本発明は、インジェクションサイクルに用いるインジェクション機構付き圧縮機に関するものである。
特許文献1は、従来のインジェクションサイクルに用いるスクロール型のインジェクション機構付き圧縮機を示す。このインジェクション機構付き圧縮機は、効率向上のため、吐出リード弁を固定スクロールの鏡板に対して傾斜して固定し、肉厚となった部分にインジェクションポートと連通するバルブ室を設け、バルブ室にインジェクションポートを開閉可能なインジェクション弁を固定させることで、インジェクションポートを構成するスペースを設けつつ、吐出ポートのデッドボリュームの低減を図っている。つまり、固定スクロールの鏡板を肉厚にするという制約のもとにインジェクションポートを設け効率の向上を図っていた。
特許第5842637号公報
本開示は、インジェクションポートを構成する際に圧縮機構部の厚みを大きくするなどの制約を受けることなくインジェクションポートを設置可能としたインジェクション機構付き圧縮機を提供する。
本開示のインジェクション機構付き圧縮機は、密閉容器の内部に低圧状態の作動流体を吸入して高圧状態へと圧縮する圧縮機構部を有し、圧縮機構部には圧縮室から吐出室への出口に逆流を防止する吐出弁を設けた圧縮機において、前記圧縮機構部には低圧と高圧の間の中間圧力状態の作動流体を密閉容器の外部からインジェクション管を経由して圧縮室へと引き込むための中間圧経路を設け、前記吐出室と中間圧経路を区画する区画部材の内の少なくとも一つにより、前記吐出弁の可動範囲を規制する構成としたものである。
本開示は、インジェクション用の中間圧経路を区画形成する区画部材によって吐出弁の可動範囲を規制するので、圧縮機構部の厚みを大きくするなどの制約を受けることなく吐出弁を開閉する吐出ポート近傍位置にインジェクションポートを設置でき、高能力で高効率なインジェクション機構付き圧縮機を提供できる。
本実施例によるスクロール圧縮機の縦断面図 図1の圧縮機構部の要部拡大断面図 図2のC−C線矢視図 同スクロール圧縮機の旋回運動に伴う背圧室との連通路およびインジェクションポートの開口状態図 同スクロール圧縮機の旋回運動に伴う背圧室との連通路とシール部材との位置関係を示す説明図 本発明の一実施例による冷凍サイクル図 図2のA−A線矢視図 図7のB−B線矢視図 実施の形態2による中間圧経路と吐出ポート断面図
(本開示の基礎となった知見等)

---------------

記述課題:
提示文の「特許第5842637号公報」から「機構付き圧縮機を提供できる。」までを、一字も変えずに書き写すこと。 この後の一覧は参照しなくてよい。

保存済みの行:
---------------

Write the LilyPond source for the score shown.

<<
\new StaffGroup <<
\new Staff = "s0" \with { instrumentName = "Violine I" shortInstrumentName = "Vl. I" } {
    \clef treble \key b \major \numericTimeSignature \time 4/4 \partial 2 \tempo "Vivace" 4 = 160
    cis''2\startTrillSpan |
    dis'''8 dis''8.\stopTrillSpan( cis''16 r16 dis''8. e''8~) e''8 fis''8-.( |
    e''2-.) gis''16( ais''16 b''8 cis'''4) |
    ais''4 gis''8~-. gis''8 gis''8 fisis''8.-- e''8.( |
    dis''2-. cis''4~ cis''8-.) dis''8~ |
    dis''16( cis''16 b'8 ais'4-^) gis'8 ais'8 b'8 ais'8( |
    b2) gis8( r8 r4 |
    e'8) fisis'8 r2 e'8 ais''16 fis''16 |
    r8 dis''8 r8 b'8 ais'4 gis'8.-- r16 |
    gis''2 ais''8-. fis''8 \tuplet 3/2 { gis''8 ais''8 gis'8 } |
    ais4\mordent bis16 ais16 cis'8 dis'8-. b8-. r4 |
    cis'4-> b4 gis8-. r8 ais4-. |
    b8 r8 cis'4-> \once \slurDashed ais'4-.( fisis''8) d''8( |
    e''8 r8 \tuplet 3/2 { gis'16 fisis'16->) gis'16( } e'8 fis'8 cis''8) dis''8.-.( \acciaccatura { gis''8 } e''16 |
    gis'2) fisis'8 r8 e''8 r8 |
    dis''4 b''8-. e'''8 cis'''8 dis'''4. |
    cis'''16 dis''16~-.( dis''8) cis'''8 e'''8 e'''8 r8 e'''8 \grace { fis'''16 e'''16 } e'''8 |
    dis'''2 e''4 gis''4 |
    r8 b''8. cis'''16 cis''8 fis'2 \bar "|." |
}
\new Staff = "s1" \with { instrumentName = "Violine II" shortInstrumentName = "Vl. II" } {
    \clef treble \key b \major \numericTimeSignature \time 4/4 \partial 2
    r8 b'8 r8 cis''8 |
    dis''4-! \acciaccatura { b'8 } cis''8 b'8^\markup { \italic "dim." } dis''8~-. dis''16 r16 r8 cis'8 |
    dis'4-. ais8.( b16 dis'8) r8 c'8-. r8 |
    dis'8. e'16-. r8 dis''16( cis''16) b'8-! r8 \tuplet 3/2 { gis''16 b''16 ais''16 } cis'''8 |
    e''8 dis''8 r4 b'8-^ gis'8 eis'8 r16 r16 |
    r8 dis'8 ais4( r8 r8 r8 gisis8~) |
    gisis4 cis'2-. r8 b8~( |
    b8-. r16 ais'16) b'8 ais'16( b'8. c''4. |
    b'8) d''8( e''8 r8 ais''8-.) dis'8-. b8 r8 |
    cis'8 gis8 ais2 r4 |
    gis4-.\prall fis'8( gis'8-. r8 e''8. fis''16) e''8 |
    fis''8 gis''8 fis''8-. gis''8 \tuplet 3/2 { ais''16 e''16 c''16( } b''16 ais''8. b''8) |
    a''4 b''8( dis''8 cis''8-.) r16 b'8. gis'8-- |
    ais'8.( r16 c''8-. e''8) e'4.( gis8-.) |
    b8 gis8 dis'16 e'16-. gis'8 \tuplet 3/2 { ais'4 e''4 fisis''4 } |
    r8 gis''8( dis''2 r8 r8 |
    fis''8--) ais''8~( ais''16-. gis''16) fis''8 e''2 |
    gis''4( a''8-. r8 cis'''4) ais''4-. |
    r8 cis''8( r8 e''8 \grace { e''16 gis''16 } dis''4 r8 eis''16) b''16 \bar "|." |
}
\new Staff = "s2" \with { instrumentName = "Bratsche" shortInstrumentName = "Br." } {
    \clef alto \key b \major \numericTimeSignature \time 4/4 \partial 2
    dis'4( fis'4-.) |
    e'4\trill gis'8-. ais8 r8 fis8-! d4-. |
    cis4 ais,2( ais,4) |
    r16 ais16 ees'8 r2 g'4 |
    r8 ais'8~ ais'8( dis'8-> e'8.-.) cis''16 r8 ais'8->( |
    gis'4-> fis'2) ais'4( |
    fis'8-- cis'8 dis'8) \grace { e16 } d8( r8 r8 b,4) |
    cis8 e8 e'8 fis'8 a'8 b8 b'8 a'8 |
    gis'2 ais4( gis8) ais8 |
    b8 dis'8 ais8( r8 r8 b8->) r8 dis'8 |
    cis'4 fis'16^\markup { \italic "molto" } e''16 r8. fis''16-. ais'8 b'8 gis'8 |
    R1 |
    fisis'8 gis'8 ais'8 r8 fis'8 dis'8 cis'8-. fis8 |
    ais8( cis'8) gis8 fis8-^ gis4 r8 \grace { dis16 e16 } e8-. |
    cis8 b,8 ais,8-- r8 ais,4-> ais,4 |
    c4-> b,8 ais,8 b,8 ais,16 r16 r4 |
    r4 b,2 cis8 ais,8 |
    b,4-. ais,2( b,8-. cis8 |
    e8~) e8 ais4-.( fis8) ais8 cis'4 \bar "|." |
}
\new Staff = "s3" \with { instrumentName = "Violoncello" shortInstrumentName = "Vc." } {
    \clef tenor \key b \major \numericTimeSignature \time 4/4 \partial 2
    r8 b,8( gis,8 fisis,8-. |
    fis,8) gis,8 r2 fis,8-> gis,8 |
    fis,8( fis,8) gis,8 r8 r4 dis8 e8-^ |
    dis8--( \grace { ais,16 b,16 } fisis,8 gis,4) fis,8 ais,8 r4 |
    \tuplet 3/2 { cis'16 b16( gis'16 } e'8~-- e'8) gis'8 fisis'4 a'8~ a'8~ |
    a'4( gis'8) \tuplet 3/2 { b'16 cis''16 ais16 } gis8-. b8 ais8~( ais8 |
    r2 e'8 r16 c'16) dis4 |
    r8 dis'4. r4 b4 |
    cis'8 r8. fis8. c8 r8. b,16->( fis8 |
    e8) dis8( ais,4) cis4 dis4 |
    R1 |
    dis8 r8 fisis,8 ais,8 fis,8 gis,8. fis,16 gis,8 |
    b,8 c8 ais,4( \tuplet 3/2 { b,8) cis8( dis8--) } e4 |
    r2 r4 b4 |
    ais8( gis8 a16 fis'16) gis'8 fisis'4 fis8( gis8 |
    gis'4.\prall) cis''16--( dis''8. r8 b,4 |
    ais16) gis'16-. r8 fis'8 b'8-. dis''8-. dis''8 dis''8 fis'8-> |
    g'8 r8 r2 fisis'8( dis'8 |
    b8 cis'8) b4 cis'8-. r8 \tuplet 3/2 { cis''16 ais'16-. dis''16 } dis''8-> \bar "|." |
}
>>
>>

---------------

解答例:
特許第5842637号公報
本開示は、インジェクションポートを構成する際に圧縮機構部の厚みを大きくするなどの制約を受けることなくインジェクションポートを設置可能としたインジェクション機構付き圧縮機を提供する。
本開示のインジェクション機構付き圧縮機は、密閉容器の内部に低圧状態の作動流体を吸入して高圧状態へと圧縮する圧縮機構部を有し、圧縮機構部には圧縮室から吐出室への出口に逆流を防止する吐出弁を設けた圧縮機において、前記圧縮機構部には低圧と高圧の間の中間圧力状態の作動流体を密閉容器の外部からインジェクション管を経由して圧縮室へと引き込むための中間圧経路を設け、前記吐出室と中間圧経路を区画する区画部材の内の少なくとも一つにより、前記吐出弁の可動範囲を規制する構成としたものである。
本開示は、インジェクション用の中間圧経路を区画形成する区画部材によって吐出弁の可動範囲を規制するので、圧縮機構部の厚みを大きくするなどの制約を受けることなく吐出弁を開閉する吐出ポート近傍位置にインジェクションポートを設置でき、高能力で高効率なインジェクション機構付き圧縮機を提供できる。